「什麼?」
林熾都懵了。
他是在乎這種事情的人嗎?
他以前遇見的床伴也一個比一個不拘小節,他連軸轉工作了30個小時,回去也照樣跟人在浴室里滾在一起,他那時候還是一,完全是出力的那個。
「李庭言你丫是不是男人啊?」
林熾咬牙切齒,氣不打一處來,還掐了李庭言一把。
但李庭言也不為所動。
「我說不行就不行,等你身體好了再說,」李庭言像突然變成了古板的老學究,甚至動手把他的睡衣好好地扣上了,「你這兩天剛剛養好,不要功虧一簣。
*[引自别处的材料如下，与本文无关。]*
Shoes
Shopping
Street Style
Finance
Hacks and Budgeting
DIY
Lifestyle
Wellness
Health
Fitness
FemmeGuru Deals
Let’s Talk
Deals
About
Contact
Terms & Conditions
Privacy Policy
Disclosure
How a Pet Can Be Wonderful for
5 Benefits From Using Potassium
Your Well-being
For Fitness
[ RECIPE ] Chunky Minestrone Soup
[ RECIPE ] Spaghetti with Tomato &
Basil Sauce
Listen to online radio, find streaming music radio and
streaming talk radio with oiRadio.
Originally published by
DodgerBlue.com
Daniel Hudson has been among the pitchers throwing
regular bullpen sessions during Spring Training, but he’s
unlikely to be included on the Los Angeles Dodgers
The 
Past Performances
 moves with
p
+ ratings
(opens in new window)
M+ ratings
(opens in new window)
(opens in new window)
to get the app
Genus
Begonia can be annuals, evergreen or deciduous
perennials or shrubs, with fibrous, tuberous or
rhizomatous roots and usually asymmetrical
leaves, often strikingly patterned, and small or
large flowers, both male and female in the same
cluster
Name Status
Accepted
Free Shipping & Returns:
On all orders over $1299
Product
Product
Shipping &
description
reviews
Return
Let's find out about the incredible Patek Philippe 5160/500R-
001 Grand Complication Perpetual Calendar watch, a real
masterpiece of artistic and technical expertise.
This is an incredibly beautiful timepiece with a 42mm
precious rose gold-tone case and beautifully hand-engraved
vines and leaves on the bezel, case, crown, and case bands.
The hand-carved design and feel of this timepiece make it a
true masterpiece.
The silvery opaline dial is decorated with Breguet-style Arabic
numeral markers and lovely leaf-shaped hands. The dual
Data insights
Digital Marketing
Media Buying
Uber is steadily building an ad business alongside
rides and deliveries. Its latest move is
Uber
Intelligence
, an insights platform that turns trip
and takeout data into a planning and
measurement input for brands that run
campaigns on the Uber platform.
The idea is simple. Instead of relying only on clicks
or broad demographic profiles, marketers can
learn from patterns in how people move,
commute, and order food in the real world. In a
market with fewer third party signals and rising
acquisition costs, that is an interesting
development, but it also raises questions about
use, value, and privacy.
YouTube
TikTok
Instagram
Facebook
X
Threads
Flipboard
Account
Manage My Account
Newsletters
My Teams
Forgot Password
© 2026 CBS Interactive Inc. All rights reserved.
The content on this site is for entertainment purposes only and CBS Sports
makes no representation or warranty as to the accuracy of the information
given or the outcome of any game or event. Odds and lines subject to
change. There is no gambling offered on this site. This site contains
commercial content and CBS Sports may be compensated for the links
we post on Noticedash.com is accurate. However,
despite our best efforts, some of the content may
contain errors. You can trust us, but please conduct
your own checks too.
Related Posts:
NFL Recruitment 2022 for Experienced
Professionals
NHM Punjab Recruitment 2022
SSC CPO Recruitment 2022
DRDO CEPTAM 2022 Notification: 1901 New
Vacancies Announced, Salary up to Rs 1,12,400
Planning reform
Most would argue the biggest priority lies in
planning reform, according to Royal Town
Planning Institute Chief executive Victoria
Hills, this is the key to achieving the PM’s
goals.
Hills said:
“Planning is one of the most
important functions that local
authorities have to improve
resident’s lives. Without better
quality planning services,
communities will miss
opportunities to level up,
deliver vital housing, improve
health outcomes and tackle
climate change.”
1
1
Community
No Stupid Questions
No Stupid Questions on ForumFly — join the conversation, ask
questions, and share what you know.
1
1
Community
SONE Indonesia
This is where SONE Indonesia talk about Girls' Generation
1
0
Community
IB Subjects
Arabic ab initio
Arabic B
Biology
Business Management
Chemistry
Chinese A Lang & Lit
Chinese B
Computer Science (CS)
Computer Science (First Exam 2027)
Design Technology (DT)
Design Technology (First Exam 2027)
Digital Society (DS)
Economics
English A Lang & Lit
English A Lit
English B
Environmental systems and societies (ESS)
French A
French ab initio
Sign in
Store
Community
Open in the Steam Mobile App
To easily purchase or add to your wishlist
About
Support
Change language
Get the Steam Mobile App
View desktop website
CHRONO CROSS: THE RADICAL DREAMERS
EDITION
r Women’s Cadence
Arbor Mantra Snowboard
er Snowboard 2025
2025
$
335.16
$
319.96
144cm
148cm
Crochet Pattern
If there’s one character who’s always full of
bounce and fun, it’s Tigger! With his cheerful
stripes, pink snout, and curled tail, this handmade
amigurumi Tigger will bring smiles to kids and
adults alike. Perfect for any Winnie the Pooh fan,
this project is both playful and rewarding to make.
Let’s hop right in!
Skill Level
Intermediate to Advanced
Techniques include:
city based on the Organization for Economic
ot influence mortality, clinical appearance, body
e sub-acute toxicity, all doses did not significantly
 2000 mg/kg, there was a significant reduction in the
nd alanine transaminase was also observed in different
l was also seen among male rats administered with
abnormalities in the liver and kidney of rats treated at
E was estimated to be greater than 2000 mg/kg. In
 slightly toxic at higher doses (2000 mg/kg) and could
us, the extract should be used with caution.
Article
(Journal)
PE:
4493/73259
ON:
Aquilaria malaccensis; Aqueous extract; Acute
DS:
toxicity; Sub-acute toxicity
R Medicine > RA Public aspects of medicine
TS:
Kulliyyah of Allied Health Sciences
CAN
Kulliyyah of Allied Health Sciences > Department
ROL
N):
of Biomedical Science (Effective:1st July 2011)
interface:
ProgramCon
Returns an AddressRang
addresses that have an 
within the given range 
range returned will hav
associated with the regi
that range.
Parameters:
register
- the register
」
林熾真是受不了,翻了個白眼,他真沒見過這麼離譜的人,他這種美色都自己送上門了,居然還能忍住。
當他是什麼,瓷娃娃嗎?
想到這裡,林熾嗤了一聲,對李庭言比了個中指,十分挑釁。
李庭言也不生氣,仍舊十分溫柔地望著他。
對視了半分鐘,林熾自己先受不了了,冷著張臉要從李庭言身上下來。
但他才剛按住床鋪,想要用力起身,胳膊卻突然被人拽住。
天旋地轉。
他被人按住了肩膀,重重地摔在了床上,但是一點都不疼。
位置顛倒,他一睜眼,就對上了李庭言俯視他的臉。
四目相對。
李庭言漆黑的眼像一台上好的硯,漆黑,濃重,可以把周圍的一切都吸進去,一眨不眨地望著他,好像天地間只能注意到他。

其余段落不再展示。